In 1966, when he was 22, Paolo Lugari and his brother drove over barely passable roads to a desolate area 200 miles east of Bogota, Columbia. The llanos area is a poor-soil barren that grows only a few nutrient-deficient grasses, a vast expanse of sun-baked plains in spite of over 100 inches of rain per year. A place of deadly water and hungry mosquitos. Conditions were so daunting that the Columbian government abandoned an attempt to build a road through the area. Lugari saw an opportunity to create something very special. And he did it. Today Gaviotas is a thriving, sustainable community of hundreds of joyous people studying, inventing, producing, singing and dancing amidst a huge forest that they planted. Residents from all walks of life have designed and built, planted and harvested, birthed, nurtured, taught, and entertained. There are teeter-totters that operate super-efficient pumps to bring water to the school, solar heat to cook meals, solar kettles to sterilize drinking water, ultra-light windmills to provide power. The hospital has been designated one of the 40 most important buildings in the world. Some have called Gaviotas a utopia. Lugari insists that, "Utopia literally means no place. We call Gaviotas a topia because it's real." Gaviotas the village is surprising, uplifting, extraordinary. Gaviotas the nonfiction book is as compelling as a novel, as educational as a textbook, as inspirational as the biography of a great person. If you need to rise early, do not take this book to bed with you.
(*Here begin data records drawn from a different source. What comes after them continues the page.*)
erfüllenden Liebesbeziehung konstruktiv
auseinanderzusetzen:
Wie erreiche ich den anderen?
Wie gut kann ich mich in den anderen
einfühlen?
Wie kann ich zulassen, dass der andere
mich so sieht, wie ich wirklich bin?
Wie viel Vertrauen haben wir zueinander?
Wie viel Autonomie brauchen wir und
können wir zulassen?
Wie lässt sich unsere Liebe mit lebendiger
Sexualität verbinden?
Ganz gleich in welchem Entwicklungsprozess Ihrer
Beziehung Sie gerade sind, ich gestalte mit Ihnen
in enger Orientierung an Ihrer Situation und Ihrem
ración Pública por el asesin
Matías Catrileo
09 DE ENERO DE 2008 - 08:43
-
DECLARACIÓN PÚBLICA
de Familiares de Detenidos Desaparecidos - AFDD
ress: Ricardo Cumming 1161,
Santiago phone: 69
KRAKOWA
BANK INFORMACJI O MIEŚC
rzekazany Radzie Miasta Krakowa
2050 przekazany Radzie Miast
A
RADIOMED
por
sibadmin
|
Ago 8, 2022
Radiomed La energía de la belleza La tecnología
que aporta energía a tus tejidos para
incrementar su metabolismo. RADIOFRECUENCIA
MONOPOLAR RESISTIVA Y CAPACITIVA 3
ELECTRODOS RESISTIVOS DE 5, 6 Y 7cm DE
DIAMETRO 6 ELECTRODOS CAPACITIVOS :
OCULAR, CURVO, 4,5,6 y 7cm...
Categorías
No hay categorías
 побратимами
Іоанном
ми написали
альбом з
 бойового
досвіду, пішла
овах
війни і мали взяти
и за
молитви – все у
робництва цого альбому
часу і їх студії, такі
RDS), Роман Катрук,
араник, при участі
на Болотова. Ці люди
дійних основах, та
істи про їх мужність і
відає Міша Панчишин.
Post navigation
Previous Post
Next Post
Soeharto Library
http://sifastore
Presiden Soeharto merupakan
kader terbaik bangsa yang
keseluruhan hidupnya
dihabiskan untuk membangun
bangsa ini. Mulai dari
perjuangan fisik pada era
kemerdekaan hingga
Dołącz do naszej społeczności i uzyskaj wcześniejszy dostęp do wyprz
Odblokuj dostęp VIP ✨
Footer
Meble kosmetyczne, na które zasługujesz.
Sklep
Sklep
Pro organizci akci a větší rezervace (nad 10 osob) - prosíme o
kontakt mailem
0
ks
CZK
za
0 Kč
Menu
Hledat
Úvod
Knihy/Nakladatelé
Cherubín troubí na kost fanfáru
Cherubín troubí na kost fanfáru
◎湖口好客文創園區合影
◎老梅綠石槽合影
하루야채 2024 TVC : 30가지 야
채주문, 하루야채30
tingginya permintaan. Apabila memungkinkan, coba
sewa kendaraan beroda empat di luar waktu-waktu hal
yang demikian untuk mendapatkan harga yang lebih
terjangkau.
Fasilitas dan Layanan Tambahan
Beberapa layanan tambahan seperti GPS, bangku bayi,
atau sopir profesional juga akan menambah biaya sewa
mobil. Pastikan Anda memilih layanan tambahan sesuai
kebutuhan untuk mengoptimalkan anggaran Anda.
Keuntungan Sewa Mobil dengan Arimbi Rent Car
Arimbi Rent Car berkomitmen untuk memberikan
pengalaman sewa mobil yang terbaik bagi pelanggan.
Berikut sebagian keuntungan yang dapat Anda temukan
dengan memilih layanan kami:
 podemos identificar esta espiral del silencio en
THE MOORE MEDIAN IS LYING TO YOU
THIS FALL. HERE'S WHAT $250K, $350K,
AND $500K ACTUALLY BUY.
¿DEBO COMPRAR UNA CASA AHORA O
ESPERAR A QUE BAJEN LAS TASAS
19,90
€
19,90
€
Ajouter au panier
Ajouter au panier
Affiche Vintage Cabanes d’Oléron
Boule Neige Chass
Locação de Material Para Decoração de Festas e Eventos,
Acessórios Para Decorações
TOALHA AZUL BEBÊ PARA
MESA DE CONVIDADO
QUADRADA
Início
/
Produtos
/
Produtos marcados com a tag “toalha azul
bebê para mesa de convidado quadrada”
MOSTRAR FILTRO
In 1998, journalist Alan Weisman collected and presented information about a little known, yet quite monumental, village known as Gaviotas. To get there, one must travel 16 hours by car from the nearest major Columbian city, Bogotá. Even then the path there is not a smooth one; rough, muddy roads and severe political unrest serve as some major barriers in getting to Gaviotas. So why then is such an arduous trip worth it; in essence, Gaviotas is yet another tiny village located in a generally uninhabitable region and possesses none of the modern modes of transportation or communication that we are accustomed to. While in a sense these aspects may be true of Gaviotas, it is also undeniable that this community holds as one of the most efficient, supportive, and thoughtful communities on the planet.Started in 1971 by a group of Bogotá scientists, Gaviotas originally was created as a sort of scientific experiment, a reaction to the way things were - which clearly wasn't working. A Gaviotas saying goes "the real maturity in life is to realize your dreams" and the founders of Gaviotas did just that when they decided to create their own society. The harsh life and extreme poverty that had been rampant in developing urban areas paired with the blatant depletion of natural resources was enough to spark the idea that maybe there should be a change. Yet instead of trying to make changes in the system already in place, this group of determined individuals took on the radical notion of creating an entirely new, segregated, yet completely self-sufficient, place to live. And that is just what happened.